Facebook Links Bangladesh Government to Fake News

BenarNews staff
181220-BD-facebook-620.jpg A Facebook post by a site masquerading as the BBC falsely reports that Bangladesh’s main opposition has split into two factions, including one that is promoting violence.
Courtesy of Facebook Newsroom

Facebook said Thursday that the Bangladesh government appeared to be linked to imposter news sites posting pro-government, anti-opposition content ahead of a looming general election.

The social media giant said it had shut down nine pages and six accounts on its Bangladesh platform after discovering that they purported to be reputable news sites such as bdnews24 or the BBC Bengali service, among others.

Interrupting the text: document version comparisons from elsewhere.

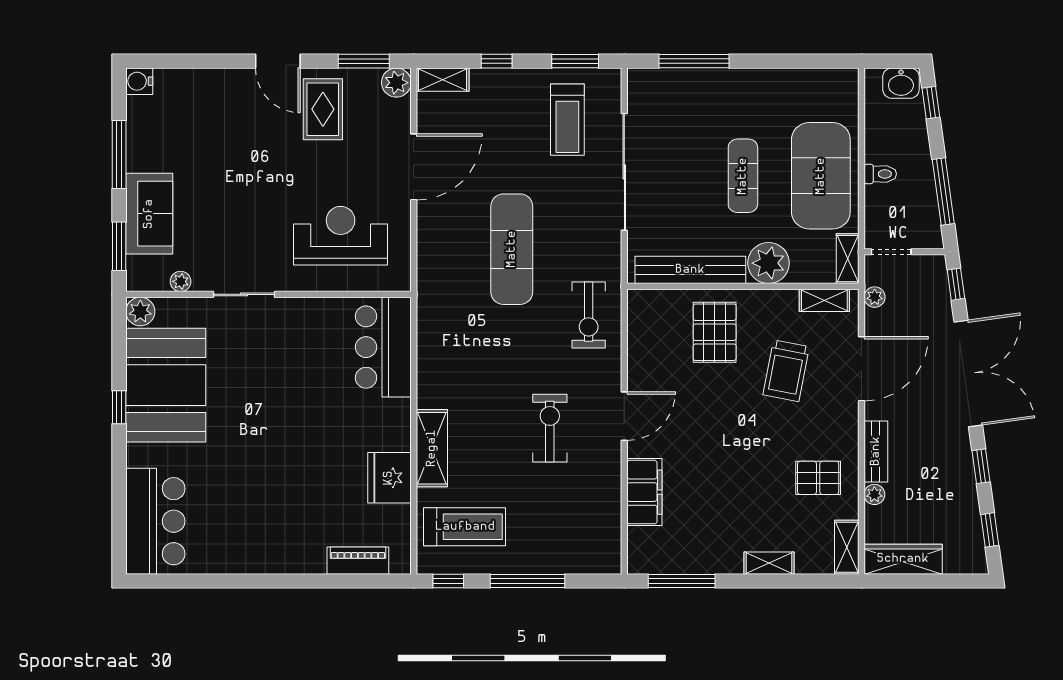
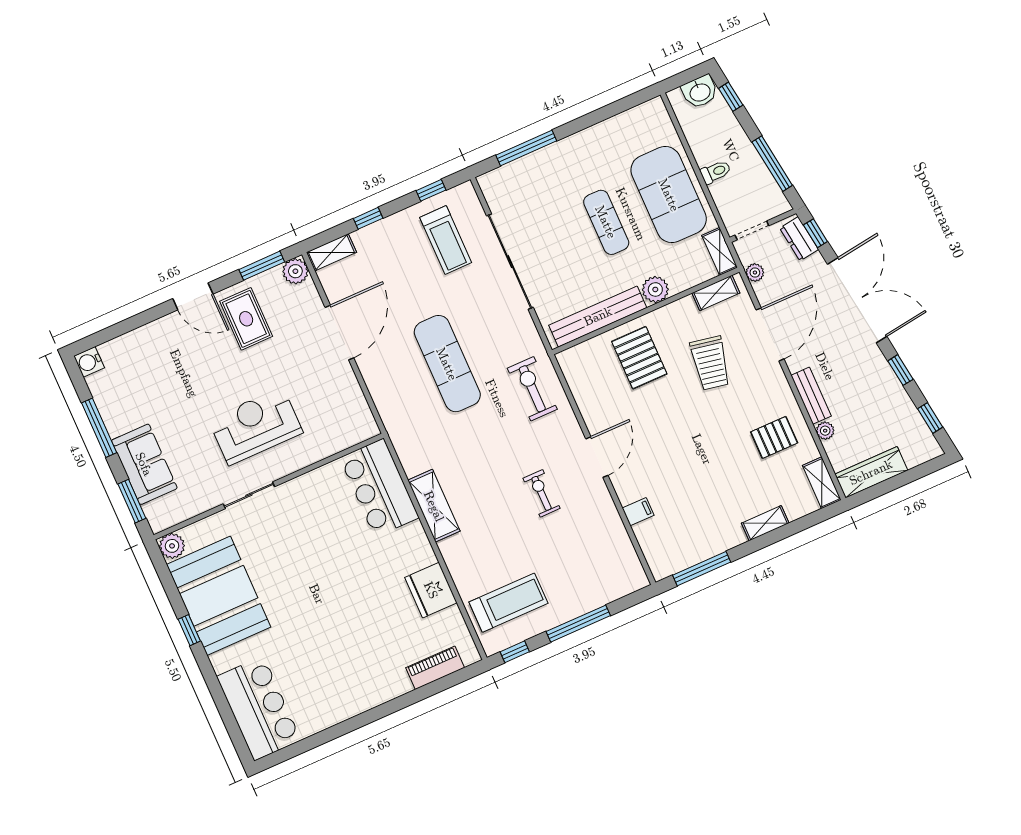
window: (575, 61) -> (431, 190), width x0.67
reception desk: (341, 236) -> (256, 426), moved
plant: (768, 263) -> (655, 289), width x0.73, depth x0.73
plant: (181, 281) -> (194, 507), removed
dresser: (936, 282) -> (799, 239), added
exercise bike: (589, 315) -> (532, 389), turned 180
exercise bike: (550, 428) -> (542, 493), width x0.73, depth x0.72
shelving: (432, 448) -> (434, 506), moved
filing cabinet: (644, 492) -> (638, 512), width x0.33, depth x0.86

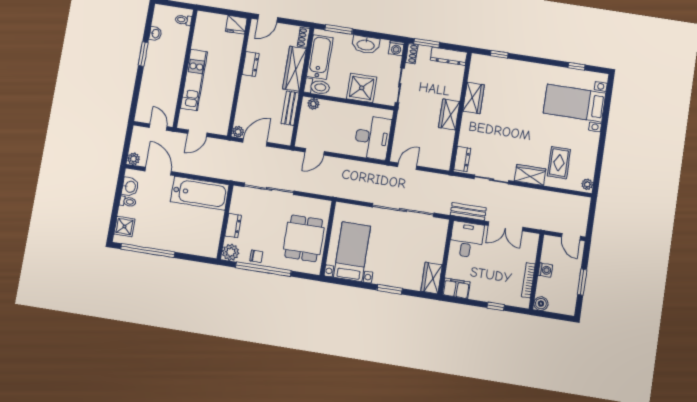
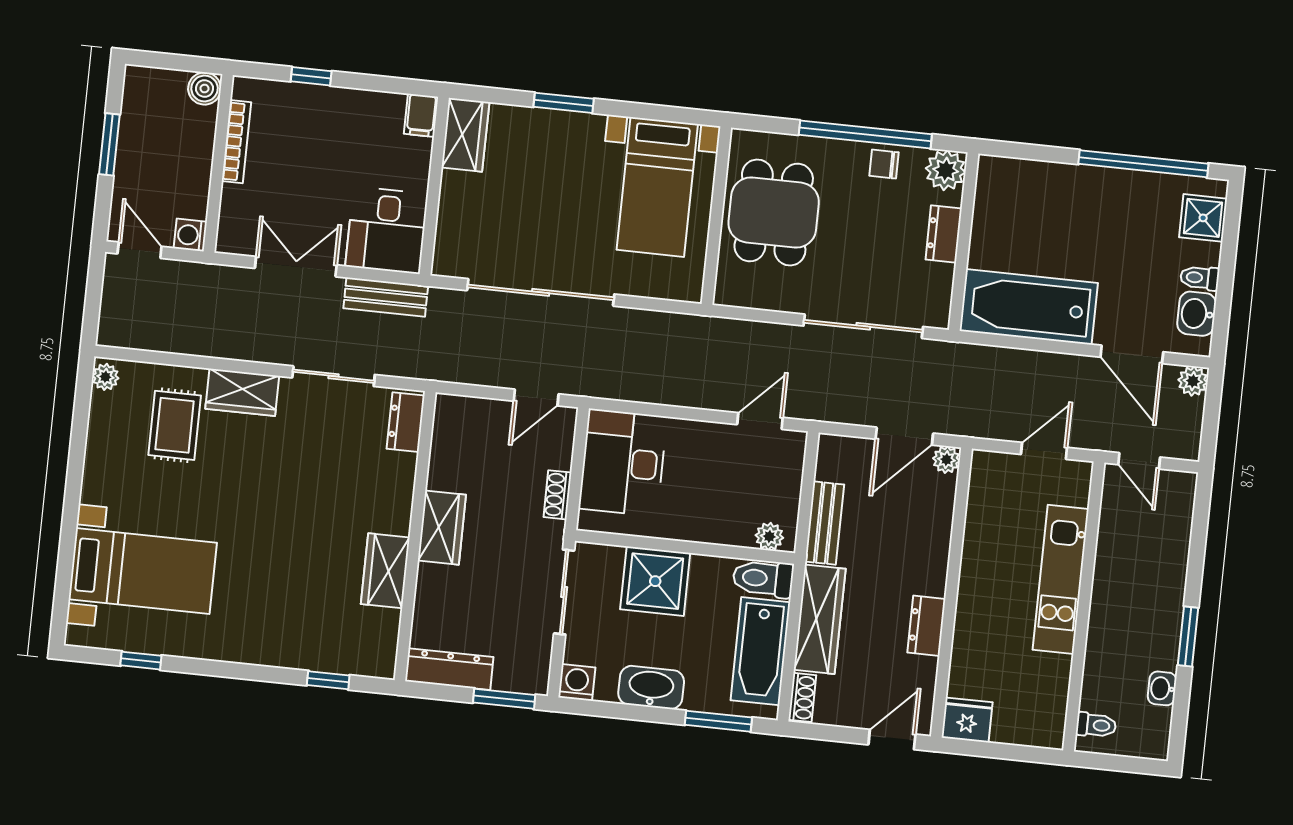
shoe rack: (412, 54) -> (557, 495), moved
washing machine: (545, 270) -> (190, 235), moved
filing cabinet: (456, 288) -> (421, 115), width x0.50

“[T]hese pages were designed to look like independent news outlets and posted pro-government and anti-opposition content. Our investigation indicates that this activity is linked to individuals associated with the Bangladesh government,” said a statement by Head of Cybersecurity Policy Nathaniel Gleicher.

The pages and accounts were shut down for “coordinated inauthentic behavior,” which Facebook defines as groups of pages or people working together to mislead others about who they are or what they're doing, Gleicher said.

Twitter announced similar action Thursday against 15 accounts linked to the Bangladesh government for “coordinated platform manipulation,” although it did not elaborate on what the manipulation entailed.

Bangladesh government officials were not immediately available for comment on the allegations.

More than 100 million Bangladeshi voters are eligible to vote in the upcoming Dec. 30 general election, the first contested election since 2008, in which Prime Minister Sheikh Hasina is seeking an unprecedented fourth term in office. Hasina ran unopposed in 2014.

BenarNews reported in November that clones of leading news and information sites including Prothom Alo and BDFactCheck.com were being used to spread fake content. The sites typically contained several real news stories as well as the false ones along with a single extra character in the URL.

Bangladesh officials said at the time that they were moving to shut down such sites.

“I have come to know about it. I have also visited some fake websites. No doubt, this is a crime,” Information and Telecommunications Minister Mustafa Jabbar told BenarNews.

Sample posts shared by Facebook on Thursday showed a site called bdsnews24.com falsely reporting on Oct. 31 that opposition leader Khaleda Zia had fired the general secretary of her Bangladesh Nationalist Party, and a site called BBC-Bangla reported on Nov. 14 that BNP had split into “two clear factions,” including one that was promoting unrest.

The BBC-Bangla site includes what looks like a BBC news logo with the blue check mark Facebook uses to indicate a site is authentic.

“The BBC takes fake social media accounts very seriously. When we become aware of accounts which impersonate the BBC, we notify the relevant platforms requesting their removal where appropriate. We welcome actions being taken by social media platforms to protect trusted news sources,” a BBC spokesperson told BenarNews.

The accounts spent U.S. $800 on Facebook advertising between July 2017 and November 2018, Facebook said. Boosting posts with Facebook advertising increases the likelihood they are seen.

Also on Thursday, Twitter said it had suspended 15 accounts in Bangladesh for “coordinated platform manipulation.”

“Based on our initial analysis, it appears that some of these accounts may have ties to state-sponsored actors,” said a tweet by Twitter Safety, a division of the messaging company that says it educates users about digital citizenship and online safety.

An investigation into the manipulative behavior was ongoing, it said, without elaborating on the nature of the content. “However, at this point, we have taken action on a total of 15 accounts,” it said.